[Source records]
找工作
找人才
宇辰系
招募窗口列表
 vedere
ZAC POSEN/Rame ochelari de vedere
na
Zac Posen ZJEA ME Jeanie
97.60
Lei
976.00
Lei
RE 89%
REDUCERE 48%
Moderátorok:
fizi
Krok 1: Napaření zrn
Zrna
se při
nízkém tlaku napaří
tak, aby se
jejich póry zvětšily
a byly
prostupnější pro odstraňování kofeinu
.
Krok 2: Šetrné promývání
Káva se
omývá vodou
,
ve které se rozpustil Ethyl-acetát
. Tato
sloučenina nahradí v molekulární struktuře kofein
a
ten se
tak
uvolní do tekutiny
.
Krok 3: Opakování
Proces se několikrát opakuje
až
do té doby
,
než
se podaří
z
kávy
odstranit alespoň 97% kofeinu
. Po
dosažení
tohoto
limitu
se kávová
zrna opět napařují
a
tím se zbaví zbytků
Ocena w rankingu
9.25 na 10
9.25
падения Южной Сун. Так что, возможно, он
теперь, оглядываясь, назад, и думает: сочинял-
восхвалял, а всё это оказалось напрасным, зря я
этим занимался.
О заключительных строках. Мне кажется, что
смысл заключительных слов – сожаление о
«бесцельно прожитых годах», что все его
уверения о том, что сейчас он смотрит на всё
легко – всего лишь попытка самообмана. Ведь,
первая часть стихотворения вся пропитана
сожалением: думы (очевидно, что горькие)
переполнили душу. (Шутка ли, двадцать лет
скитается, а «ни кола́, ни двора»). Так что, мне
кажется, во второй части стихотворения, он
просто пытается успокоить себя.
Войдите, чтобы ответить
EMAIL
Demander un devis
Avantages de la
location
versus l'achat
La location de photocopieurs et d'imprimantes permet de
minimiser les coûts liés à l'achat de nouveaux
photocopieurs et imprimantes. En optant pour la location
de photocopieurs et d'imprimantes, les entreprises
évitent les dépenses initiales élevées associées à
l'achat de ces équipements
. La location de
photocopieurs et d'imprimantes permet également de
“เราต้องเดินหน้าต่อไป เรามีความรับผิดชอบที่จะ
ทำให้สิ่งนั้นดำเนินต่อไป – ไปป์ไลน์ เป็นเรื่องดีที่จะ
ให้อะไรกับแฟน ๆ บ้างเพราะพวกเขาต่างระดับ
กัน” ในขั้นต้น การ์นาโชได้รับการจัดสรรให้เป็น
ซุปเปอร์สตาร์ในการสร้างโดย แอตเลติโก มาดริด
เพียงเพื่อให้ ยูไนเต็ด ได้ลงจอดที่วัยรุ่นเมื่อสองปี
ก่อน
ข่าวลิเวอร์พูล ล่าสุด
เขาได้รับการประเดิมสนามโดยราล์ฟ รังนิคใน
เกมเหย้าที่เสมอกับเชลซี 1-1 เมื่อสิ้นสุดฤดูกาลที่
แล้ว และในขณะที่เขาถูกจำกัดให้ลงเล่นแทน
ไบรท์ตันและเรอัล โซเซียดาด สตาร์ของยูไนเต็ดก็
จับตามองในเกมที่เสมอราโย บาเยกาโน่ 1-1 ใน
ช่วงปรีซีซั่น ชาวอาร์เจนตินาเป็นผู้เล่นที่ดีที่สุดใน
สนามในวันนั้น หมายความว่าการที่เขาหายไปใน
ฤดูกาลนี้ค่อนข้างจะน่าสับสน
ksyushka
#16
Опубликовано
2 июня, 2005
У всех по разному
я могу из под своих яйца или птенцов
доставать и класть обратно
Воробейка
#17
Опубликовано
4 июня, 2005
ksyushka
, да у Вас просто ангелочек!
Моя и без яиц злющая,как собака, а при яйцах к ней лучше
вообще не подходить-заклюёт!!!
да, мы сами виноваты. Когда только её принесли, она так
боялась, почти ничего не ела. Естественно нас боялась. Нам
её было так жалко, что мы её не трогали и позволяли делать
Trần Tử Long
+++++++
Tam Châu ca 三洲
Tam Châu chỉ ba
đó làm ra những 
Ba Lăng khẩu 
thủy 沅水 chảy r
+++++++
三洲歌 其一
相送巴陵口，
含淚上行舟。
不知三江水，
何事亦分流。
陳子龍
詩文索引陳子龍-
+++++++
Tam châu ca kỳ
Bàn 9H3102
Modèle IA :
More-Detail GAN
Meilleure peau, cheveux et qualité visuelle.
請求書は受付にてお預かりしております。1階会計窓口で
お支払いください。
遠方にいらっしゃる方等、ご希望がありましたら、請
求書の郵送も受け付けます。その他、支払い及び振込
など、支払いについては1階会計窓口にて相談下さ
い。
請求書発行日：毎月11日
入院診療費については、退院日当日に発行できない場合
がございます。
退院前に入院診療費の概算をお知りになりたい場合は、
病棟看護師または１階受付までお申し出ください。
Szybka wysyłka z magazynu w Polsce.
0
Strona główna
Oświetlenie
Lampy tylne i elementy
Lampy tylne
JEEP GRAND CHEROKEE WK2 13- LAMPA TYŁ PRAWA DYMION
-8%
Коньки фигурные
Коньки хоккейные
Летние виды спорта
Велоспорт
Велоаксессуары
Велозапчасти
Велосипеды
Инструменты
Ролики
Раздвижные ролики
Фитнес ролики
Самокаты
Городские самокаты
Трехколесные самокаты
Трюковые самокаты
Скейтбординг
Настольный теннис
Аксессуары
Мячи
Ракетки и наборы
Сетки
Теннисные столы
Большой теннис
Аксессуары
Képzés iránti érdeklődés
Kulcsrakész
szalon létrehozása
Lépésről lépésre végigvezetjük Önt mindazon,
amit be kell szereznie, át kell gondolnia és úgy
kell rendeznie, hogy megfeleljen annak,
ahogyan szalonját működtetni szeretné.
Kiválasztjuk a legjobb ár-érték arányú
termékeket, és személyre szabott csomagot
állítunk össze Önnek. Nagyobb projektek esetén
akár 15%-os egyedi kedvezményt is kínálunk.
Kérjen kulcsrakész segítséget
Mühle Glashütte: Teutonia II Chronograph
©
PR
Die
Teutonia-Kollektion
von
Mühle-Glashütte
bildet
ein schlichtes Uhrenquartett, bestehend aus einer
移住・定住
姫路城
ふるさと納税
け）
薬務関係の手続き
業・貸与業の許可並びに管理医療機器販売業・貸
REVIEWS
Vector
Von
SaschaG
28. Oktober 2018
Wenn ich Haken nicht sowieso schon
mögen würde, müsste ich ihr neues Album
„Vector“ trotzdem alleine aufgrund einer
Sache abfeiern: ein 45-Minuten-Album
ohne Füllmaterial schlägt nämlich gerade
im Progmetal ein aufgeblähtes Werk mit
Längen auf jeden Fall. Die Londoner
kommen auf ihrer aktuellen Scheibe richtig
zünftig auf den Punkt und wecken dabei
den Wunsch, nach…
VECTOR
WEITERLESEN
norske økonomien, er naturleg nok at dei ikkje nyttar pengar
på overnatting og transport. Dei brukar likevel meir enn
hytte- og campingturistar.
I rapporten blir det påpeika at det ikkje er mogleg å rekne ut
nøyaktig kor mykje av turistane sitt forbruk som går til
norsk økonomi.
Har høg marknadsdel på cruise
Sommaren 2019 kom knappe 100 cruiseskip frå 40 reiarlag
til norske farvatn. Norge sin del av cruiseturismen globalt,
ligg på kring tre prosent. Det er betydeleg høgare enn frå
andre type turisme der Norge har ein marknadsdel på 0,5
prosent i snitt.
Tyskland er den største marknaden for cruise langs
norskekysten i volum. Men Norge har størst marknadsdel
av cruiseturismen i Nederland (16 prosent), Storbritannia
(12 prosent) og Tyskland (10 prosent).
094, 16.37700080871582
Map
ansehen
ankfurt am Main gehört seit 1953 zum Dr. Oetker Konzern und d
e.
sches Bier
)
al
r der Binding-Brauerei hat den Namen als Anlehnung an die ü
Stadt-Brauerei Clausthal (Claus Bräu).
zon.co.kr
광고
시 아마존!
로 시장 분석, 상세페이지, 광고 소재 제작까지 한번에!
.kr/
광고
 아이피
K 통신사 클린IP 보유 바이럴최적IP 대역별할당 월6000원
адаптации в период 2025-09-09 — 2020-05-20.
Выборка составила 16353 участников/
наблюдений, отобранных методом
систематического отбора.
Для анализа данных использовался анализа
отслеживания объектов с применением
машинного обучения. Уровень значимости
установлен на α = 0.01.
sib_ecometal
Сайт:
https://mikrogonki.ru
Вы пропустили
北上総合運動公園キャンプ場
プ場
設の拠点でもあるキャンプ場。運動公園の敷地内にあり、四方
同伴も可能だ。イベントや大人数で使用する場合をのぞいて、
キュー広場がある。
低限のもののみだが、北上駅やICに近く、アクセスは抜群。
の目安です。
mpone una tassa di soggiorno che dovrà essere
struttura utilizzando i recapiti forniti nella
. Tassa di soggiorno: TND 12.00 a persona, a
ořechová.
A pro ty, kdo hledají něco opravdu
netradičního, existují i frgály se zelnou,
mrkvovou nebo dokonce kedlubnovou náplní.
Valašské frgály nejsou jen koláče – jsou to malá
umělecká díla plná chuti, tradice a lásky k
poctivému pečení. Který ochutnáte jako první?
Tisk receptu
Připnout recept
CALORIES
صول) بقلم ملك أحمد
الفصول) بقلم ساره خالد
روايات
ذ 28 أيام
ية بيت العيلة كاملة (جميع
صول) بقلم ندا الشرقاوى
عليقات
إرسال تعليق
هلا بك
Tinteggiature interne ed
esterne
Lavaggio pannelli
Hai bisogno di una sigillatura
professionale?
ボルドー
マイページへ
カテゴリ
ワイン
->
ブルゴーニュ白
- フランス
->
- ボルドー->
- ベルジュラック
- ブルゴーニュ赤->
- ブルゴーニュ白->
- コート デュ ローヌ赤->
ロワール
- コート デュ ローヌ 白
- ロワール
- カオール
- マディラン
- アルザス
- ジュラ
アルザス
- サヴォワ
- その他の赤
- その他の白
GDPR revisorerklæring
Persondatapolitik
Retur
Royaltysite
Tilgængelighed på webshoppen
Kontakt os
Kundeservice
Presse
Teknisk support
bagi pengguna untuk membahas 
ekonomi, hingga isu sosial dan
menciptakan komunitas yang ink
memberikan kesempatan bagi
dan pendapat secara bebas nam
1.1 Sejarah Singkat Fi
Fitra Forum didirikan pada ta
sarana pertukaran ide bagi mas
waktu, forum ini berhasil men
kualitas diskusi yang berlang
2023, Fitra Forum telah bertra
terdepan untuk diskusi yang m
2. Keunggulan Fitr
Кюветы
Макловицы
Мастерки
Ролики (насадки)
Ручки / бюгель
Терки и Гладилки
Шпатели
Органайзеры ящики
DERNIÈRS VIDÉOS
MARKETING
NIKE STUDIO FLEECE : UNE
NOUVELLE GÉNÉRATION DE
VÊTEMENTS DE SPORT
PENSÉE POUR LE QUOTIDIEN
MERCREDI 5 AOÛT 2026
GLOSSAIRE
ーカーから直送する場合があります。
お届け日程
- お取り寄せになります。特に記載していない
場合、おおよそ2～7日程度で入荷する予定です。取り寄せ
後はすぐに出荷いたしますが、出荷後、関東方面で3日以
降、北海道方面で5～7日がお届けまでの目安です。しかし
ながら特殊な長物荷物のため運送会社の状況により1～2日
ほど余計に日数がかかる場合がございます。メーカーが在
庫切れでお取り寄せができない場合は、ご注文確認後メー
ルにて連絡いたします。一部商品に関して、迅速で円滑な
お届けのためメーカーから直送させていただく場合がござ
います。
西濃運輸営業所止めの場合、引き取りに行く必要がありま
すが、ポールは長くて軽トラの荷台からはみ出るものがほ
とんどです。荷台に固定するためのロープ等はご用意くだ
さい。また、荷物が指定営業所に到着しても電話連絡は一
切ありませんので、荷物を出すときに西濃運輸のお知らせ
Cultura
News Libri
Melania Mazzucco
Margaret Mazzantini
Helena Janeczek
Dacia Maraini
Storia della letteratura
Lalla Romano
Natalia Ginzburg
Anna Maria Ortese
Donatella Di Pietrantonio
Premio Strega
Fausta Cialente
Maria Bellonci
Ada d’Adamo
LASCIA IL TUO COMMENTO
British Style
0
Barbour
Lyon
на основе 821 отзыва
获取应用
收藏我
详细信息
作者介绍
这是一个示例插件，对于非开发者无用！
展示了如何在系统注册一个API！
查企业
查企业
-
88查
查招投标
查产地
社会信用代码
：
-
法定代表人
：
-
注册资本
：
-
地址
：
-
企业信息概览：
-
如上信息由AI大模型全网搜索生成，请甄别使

— What you have to do —
Reproduce the rows above verbatim, starting at the first row and ending at the row that contains "La location de photocopieurs".

— Answer to the exercise —
找工作
找人才
宇辰系
招募窗口列表
 vedere
ZAC POSEN/Rame ochelari de vedere
na
Zac Posen ZJEA ME Jeanie
97.60
Lei
976.00
Lei
RE 89%
REDUCERE 48%
Moderátorok:
fizi
Krok 1: Napaření zrn
Zrna
se při
nízkém tlaku napaří
tak, aby se
jejich póry zvětšily
a byly
prostupnější pro odstraňování kofeinu
.
Krok 2: Šetrné promývání
Káva se
omývá vodou
,
ve které se rozpustil Ethyl-acetát
. Tato
sloučenina nahradí v molekulární struktuře kofein
a
ten se
tak
uvolní do tekutiny
.
Krok 3: Opakování
Proces se několikrát opakuje
až
do té doby
,
než
se podaří
z
kávy
odstranit alespoň 97% kofeinu
. Po
dosažení
tohoto
limitu
se kávová
zrna opět napařují
a
tím se zbaví zbytků
Ocena w rankingu
9.25 na 10
9.25
падения Южной Сун. Так что, возможно, он
теперь, оглядываясь, назад, и думает: сочинял-
восхвалял, а всё это оказалось напрасным, зря я
этим занимался.
О заключительных строках. Мне кажется, что
смысл заключительных слов – сожаление о
«бесцельно прожитых годах», что все его
уверения о том, что сейчас он смотрит на всё
легко – всего лишь попытка самообмана. Ведь,
первая часть стихотворения вся пропитана
сожалением: думы (очевидно, что горькие)
переполнили душу. (Шутка ли, двадцать лет
скитается, а «ни кола́, ни двора»). Так что, мне
кажется, во второй части стихотворения, он
просто пытается успокоить себя.
Войдите, чтобы ответить
EMAIL
Demander un devis
Avantages de la
location
versus l'achat
La location de photocopieurs et d'imprimantes permet de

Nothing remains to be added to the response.